The “raw rock” stands out clearly and is visible from all over the valley. The charm of the place, with its limestone rocks and centuries-old plants, is made even more intense by the history of St Francis. It was in 1213, when Count Orlando de’ Cattani donated La Verna to Francis of Assisi. The Saint descended into the crevices of the rocks, having a cave as his home, choosing a hard stone as his bed.
If you come to the Sanctuary from the road of the Beccia, after crossing the arch of the Porta degli Uccelli, you will come across the small church of Santa Maria degli Angeli, the first to be built on this site, where Count Orlando has his tomb.

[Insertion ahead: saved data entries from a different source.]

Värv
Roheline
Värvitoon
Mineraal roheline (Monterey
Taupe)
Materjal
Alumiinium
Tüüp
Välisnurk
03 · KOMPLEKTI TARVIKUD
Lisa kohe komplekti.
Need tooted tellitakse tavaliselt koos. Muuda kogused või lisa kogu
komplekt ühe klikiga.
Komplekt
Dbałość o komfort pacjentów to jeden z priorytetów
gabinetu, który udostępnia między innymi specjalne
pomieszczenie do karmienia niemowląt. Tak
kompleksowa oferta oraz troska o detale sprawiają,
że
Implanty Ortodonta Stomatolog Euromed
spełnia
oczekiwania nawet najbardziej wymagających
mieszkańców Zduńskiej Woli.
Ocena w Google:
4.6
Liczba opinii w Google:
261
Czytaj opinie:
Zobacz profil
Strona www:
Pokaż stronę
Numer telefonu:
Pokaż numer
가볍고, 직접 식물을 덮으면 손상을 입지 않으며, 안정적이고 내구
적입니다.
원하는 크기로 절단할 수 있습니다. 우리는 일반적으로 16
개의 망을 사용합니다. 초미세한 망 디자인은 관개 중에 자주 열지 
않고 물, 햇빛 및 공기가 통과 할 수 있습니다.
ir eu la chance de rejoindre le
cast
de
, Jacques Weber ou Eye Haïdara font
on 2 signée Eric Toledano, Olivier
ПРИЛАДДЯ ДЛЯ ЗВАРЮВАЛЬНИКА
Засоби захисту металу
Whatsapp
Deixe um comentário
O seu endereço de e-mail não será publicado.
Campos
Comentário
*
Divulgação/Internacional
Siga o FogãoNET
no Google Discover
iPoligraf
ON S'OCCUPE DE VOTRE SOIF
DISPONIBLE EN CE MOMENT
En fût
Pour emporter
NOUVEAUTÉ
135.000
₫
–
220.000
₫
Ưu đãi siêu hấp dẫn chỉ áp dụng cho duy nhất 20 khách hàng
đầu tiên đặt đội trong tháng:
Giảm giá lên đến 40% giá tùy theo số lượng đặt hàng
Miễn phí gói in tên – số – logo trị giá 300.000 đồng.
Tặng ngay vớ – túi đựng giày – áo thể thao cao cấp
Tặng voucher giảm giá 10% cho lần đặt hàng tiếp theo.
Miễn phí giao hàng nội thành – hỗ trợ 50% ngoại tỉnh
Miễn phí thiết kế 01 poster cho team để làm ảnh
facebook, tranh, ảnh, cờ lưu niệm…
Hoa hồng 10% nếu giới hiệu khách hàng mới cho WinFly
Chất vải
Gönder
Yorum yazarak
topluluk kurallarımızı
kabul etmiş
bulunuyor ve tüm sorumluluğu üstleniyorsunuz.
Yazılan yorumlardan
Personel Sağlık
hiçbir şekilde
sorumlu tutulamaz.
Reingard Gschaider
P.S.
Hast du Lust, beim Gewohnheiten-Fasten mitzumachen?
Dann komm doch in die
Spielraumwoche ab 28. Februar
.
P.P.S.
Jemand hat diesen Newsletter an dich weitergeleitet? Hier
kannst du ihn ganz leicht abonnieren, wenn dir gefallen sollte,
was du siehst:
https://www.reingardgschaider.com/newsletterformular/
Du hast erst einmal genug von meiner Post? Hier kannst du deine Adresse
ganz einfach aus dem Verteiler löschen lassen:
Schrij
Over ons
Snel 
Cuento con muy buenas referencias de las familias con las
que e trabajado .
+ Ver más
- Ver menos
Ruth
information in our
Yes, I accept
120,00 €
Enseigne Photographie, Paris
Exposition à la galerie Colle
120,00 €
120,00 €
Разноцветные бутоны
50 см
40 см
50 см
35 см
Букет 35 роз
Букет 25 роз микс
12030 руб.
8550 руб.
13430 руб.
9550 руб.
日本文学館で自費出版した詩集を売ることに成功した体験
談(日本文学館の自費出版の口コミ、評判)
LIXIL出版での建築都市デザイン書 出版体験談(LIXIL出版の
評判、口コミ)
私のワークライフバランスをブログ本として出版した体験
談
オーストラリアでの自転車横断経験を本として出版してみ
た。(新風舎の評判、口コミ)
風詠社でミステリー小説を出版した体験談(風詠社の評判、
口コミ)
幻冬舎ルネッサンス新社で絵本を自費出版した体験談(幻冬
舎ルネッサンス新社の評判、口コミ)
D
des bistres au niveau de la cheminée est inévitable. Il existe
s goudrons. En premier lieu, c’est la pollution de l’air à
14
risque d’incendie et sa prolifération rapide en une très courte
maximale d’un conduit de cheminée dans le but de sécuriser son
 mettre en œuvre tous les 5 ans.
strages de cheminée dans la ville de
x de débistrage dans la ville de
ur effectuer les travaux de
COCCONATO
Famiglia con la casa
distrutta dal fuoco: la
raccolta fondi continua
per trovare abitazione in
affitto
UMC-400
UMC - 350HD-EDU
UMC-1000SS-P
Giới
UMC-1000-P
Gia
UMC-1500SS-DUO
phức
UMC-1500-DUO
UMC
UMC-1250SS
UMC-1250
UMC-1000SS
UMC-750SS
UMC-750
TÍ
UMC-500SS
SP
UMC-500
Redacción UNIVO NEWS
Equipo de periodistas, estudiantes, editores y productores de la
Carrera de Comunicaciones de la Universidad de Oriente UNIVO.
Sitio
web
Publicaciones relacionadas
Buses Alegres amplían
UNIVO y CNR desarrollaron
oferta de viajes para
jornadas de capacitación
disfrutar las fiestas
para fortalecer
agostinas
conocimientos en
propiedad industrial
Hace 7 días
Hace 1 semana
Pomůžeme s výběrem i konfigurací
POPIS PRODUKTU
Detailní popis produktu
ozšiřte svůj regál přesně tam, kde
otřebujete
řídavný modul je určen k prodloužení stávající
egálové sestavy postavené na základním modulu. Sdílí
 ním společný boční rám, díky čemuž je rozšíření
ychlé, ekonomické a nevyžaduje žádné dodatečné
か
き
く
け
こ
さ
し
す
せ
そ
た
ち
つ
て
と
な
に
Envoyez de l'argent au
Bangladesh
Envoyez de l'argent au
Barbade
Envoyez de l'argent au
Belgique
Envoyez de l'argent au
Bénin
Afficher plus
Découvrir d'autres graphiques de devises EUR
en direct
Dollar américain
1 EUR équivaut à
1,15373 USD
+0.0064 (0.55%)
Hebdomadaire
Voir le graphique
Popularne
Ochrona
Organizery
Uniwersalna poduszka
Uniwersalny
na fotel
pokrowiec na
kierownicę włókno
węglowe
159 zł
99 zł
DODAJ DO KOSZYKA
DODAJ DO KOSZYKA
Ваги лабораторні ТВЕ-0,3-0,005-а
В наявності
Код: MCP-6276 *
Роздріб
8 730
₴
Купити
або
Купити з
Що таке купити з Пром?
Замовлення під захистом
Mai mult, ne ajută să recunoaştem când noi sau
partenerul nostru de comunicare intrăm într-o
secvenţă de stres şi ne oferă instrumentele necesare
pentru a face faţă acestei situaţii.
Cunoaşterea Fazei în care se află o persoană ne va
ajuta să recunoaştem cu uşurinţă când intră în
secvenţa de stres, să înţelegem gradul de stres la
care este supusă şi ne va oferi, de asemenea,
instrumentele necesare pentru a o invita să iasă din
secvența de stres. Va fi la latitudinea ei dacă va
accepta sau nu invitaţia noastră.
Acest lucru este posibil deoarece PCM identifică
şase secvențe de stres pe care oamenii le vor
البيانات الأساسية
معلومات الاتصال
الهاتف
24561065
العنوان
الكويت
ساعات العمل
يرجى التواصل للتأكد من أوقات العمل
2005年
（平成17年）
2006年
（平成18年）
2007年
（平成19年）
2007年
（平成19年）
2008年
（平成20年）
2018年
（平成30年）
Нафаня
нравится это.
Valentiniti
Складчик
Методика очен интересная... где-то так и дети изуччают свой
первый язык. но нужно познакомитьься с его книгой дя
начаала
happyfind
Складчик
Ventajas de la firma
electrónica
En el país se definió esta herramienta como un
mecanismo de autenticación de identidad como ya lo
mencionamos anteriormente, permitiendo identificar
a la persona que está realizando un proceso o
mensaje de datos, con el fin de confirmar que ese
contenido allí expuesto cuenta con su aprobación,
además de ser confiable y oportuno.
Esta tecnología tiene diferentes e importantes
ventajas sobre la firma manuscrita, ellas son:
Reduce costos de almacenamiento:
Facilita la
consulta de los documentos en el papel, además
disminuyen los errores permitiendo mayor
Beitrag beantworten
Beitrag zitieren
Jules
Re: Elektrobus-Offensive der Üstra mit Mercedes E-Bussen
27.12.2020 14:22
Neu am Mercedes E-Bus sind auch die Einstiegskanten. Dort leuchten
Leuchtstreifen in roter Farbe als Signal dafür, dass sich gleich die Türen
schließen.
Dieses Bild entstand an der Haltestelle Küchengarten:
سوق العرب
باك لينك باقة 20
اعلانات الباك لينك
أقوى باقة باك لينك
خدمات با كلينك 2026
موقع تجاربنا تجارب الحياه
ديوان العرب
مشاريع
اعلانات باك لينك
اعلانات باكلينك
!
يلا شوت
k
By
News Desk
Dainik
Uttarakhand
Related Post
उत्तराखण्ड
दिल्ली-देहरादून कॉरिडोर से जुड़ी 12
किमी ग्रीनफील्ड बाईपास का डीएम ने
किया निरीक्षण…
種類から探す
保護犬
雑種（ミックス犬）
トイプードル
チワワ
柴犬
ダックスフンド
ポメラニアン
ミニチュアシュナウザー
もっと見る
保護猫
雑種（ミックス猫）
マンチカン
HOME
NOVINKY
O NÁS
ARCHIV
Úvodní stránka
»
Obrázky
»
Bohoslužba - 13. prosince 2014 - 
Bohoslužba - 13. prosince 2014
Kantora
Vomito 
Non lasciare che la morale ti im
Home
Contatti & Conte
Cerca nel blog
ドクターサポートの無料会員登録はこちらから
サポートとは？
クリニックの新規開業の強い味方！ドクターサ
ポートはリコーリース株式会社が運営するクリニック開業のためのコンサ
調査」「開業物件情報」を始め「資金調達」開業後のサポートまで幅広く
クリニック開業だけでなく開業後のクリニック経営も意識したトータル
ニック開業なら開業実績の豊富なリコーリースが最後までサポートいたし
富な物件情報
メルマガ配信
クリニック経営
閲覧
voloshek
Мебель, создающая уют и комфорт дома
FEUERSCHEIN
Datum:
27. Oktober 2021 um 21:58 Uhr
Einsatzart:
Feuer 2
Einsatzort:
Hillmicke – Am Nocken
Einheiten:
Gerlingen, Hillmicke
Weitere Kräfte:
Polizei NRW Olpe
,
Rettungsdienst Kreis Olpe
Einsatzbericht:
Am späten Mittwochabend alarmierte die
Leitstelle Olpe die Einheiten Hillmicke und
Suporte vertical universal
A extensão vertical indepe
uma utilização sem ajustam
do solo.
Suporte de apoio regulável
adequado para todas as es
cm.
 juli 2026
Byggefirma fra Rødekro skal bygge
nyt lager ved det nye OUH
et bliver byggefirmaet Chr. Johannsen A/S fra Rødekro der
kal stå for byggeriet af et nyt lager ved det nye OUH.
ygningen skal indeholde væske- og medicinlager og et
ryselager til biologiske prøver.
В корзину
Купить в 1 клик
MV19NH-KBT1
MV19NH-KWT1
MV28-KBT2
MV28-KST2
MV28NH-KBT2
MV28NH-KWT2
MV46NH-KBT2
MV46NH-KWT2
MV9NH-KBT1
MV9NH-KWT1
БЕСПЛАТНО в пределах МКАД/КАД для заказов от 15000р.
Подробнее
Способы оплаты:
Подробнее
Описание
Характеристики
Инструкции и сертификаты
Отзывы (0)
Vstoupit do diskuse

Behind this, on the “quadrante” (a splendid terrace overlooking the Casentino), stands the basilica of Santa Maria Assunta, the main church, which houses splendid terracottas of the Della Robbia school. It is impossible not to mention the Chapel of the Stigmata, built on the spot where the miracle took place and decorated with the largest Della Robbia sculpture ever made; or the Sasso Spicco, a gigantic crevice in the rock where Francis used to go to pray, which can be reached by means of an evocative staircase carved in stone.
In the centre of Chiusi, below the sanctuary, are the Castello dei Cattani, the church of San Michele Arcangelo and the Podesteria (“mayor’s house”). In 1385, the town passed to the Republic of Florence, becoming the capital of a civil jurisdiction in which a podestà resided.
The first Podesteria in Chiusi was to the west of the castle. Michelangelo’s father, Ludovico Buonarroti, was its podestà in 1475, the highest civil authority at the time. The link between the Buonarroti family and this place is also highlighted by recent research that has identified the landscape of Chiusi della Verna in four of Michelangelo’s works (The Creation of Adam, The Tondo Doni, The Crucifixion of St. Peter and The Conversion of St. Paul). Later, the podesteria underwent alterations, as evidenced by the inscription on a lintel that dates the building to 1702.
The Vallesanta valley, dotted with many small, stony villages, is well worth discovering. These include Rimbocchi, famous for the bread that is most loved by the people of Casentino, and Corezzo, home of tortello alla lastra, another gastronomic excellence of the area.
Also within the municipality of Chiusi della Verna, we would like to mention the small village of Sarna, which, after careful restoration work, now offers visitors the charm of a medieval atmosphere with its castle.